O vereador comenta que um dos projetos de lei de sua autoria, aprovado por unanimidade em outubro do ano passado e que não foi sancionado pelo prefeito, previa o retorno para o cidadão de 25% do valor pago pelo Imposto sobre a Propriedade de Veículos Automotores (IPVA), para todos os moradores que transferissem a placa de seus carros para a cidade.

“O projeto tinha por objetivo estimular a transferência e gerar recursos para o caixa do município. O dono de veículo que transferiu a placa receberia de volta 25% do IPVA pago no primeiro ano da troca e assim também para os novos emplacamentos. Moradores de condomínios moram aqui e pagam IPTU, mas têm as placas de veículos registradas em outro município. Do total do IPTU, 50% do imposto fica retido na cidade, então, a ideia era trazer mais receita sem aumentar encargos para cidadão.

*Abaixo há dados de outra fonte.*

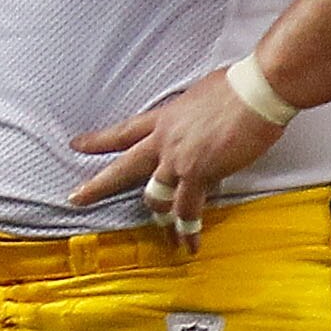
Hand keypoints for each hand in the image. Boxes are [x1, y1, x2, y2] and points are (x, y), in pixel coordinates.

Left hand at [69, 67, 288, 237]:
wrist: (255, 91)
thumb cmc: (237, 85)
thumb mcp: (199, 95)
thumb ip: (190, 113)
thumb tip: (198, 118)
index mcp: (163, 119)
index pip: (123, 132)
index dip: (98, 140)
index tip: (76, 145)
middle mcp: (163, 141)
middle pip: (123, 168)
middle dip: (98, 185)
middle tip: (75, 198)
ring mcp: (178, 160)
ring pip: (154, 196)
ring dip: (157, 216)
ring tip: (159, 234)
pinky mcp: (199, 174)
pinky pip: (188, 209)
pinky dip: (188, 228)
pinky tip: (187, 244)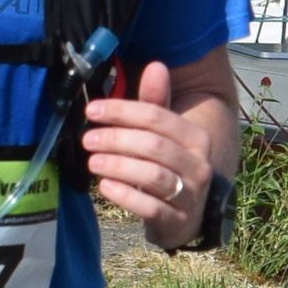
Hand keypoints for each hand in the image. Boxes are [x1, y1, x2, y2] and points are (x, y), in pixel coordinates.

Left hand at [81, 61, 216, 249]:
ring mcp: (191, 196)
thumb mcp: (165, 135)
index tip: (92, 111)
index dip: (122, 111)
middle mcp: (199, 165)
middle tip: (87, 139)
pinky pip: (150, 207)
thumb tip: (156, 65)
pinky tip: (104, 186)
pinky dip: (125, 195)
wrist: (185, 217)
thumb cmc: (169, 168)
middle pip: (153, 145)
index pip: (157, 118)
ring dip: (118, 166)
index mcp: (197, 138)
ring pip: (152, 176)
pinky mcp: (177, 221)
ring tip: (92, 162)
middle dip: (116, 139)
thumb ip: (157, 104)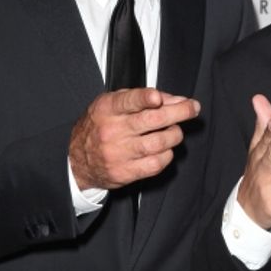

O município ficaria com 25% do imposto e os outros 25% devidos seriam restituídos. Aquele que fizesse a transferência teria que procurar a secretaria para o reembolso. O imposto entra nos cofres e volta para a conta do contribuinte. O desconto seria uma devolução, já que a guia emitida pelo Estado viria no valor integral”, explicou.  Ainda segundo ele, “pelos cálculos da prefeitura, há 20 mil carros não emplacados na cidade”.

Ele observou que “pelo regimento interno a prefeitura tem 15 dias para vetar um projeto. Passado o prazo, a Câmara promulga a lei. Fiz esse pedido para o presidente da Câmara e uma semana depois ele vetou e a maioria foi pelo veto. Mas, por questões jurídicas e técnicas ele estaria valendo.” Álvaro prometeu que irá recorrer.    

Câmara Municipal não respondeu

O JORNAL BELVEDERE procurou o presidente da Câmara Municipal de Nova Lima e foi informado que a Casa estava em recesso. Alguns dias depois, enviou ao seu assessor algumas perguntas para o contraditório sobre assuntos relacionados ao processo de votação do IPTU. Mas, até o fechamento dessa edição a redação não obteve retorno.